As of recently, the Nationals still felt the Marlins were asking for an exorbitant return for Realmuto. Perhaps that will not change, and they do not seem to be counting on a deal coming together. If a deal does materialize, the Nationals remain flexible enough to pounce. If it doesn’t, they are well-positioned to pursue catching talent on the free agent market — and are all but guaranteed to get more production from their catchers next season, regardless of who joins Suzuki on the roster. Wieters, Severino and Kieboom combined for 12 home runs and 58 RBI in 627 plate appearances last season. Suzuki, in his 12th major league season, finished with 12 home runs and 50 RBI in just 388 plate appearances.
“Honestly, I have no idea, just being honest,” Suzuki said of how he’s been able to increase offensive production in the back half of his career. “Obviously, I started my career off doing pretty well and then kind of hit a little slump. And then the last two years at age 33 and 34, kind of had like a renaissance I guess. And I really haven’t changed much. I go out there and I don’t really think about launch angle and all these analytical things. I go out there and I just try to do some damage.”

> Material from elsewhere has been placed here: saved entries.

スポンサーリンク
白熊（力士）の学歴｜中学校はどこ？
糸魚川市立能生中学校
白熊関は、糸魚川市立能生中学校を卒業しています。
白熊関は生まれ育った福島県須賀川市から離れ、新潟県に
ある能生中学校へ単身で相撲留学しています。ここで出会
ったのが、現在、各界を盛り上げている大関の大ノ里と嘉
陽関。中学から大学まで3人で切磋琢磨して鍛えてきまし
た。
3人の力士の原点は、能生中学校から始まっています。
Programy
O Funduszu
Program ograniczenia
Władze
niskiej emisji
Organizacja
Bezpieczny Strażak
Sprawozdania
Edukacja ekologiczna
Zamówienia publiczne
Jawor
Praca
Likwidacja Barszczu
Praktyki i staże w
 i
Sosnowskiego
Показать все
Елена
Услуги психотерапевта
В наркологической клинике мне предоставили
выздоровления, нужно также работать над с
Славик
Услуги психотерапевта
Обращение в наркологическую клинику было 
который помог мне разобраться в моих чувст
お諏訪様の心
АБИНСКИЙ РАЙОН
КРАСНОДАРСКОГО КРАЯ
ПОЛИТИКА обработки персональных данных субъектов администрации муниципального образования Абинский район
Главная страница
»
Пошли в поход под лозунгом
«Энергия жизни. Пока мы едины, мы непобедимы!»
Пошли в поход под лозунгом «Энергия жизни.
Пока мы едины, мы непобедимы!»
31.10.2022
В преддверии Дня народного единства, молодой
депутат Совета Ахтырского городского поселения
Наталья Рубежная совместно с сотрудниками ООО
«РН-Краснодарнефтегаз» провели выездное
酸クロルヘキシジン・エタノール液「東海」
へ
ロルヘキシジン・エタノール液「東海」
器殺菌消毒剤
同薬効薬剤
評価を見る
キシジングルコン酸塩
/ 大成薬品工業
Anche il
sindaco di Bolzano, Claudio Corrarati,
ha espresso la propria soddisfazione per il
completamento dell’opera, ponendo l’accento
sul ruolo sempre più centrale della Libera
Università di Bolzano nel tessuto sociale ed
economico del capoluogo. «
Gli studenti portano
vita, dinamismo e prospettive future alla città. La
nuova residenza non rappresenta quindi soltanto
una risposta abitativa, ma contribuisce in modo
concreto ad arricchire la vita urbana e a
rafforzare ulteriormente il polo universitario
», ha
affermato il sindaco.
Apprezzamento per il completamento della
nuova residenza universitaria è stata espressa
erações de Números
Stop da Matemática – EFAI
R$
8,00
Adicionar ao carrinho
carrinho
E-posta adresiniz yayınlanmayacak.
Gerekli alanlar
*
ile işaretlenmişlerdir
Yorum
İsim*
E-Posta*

Suzuki was offered a deal to stay in Atlanta, he noted Tuesday, but wanted to see what his value would be in the free agent market. That landed him with a club he believes could compete for a World Series — an extra important incentive for a veteran who has never made it past the first round of the playoffs — and he did not make it seem like he was guaranteed a full-time starting role during negotiations with the Nationals. He was simply offered a chance to contribute, whatever that looks like once the 2019 roster takes shape, and feels he could shoulder a heavy load or produce in a more limited role.
That’s all he wanted, and all he needed to hear.
“I think at this point of my career, I got no ego. I’ve never had an ego,” Suzuki said. “It was just the point where [Rizzo] said I’m their guy, whether I’m a guy that’s going to catch 50 games or I’m a guy that’s going to catch 120 games. He made it clear that he is going to bring me in to help the team win. And that’s the bottom line.”